Greenplum PL/R Language Extension

Greenplum PL/R Language Extension

About Greenplum Database PL/R

PL/R is a procedural language. With the Greenplum Database PL/R extension you can write database functions in the R programming language and use R packages that contain R functions and data sets.

Important: Extension packages for Greenplum Database 4.3.4.x and earlier are not compatible with Greenplum Database 4.3.5.0 due to the introduction of Pivotal Query Optimizer. Also, extension packages for Greenplum Database 4.3.5.0 and later are not compatible with Greenplum Database 4.3.4.x and earlier.

To use extension packages with Greenplum Database 4.3.5.0 and later, you must install and use Greenplum Database extension packages (gppkg files and contrib modules) that are built for Greenplum Database 4.3.5.0 and later. For custom modules that were used with Greenplum Database 4.3.4.x and earlier, you must rebuild the modules for use with Greenplum Database 4.3.5.0 and later.

For information about supported PL/R versions, see the Greenplum Database Release Notes.

Installing PL/R

For Greenplum Database version 4.3 and later, the PL/R extension is available as a package. Download the package from Pivotal Network and install it with the Greenplum Package Manager (gppkg).

The gppkg utility installs Greenplum Database extensions, along with any dependencies, on all hosts across a cluster. It also automatically installs extensions on new hosts in the case of system expansion and segment recovery.
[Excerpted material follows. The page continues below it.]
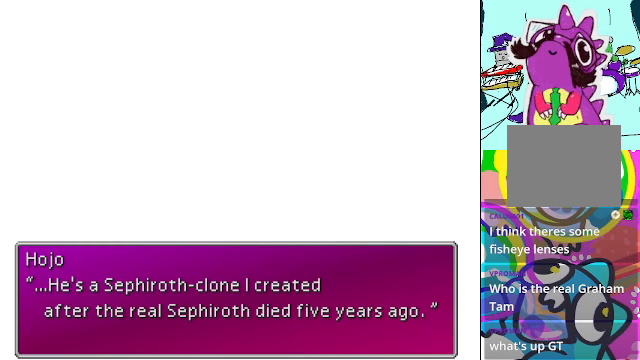
{"buttons": [], "left_stick": "center", "events": []}
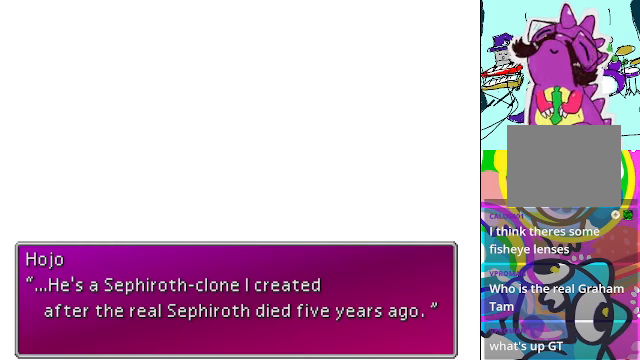
{"buttons": [], "left_stick": "center", "events": [[267, "B", "down"], [467, "B", "up"]]}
For information about gppkg, see the Greenplum Database Utility Guide.

Installing the Extension Package

Before you install the PL/R extension, make sure that your Greenplum Database is running, you have sourced greenplum_path.sh, and that the $MASTER_DATA_DIRECTORY and $GPHOME variables are set.

  1. Download the PL/R extension package from Pivotal Network, then copy it to the master host.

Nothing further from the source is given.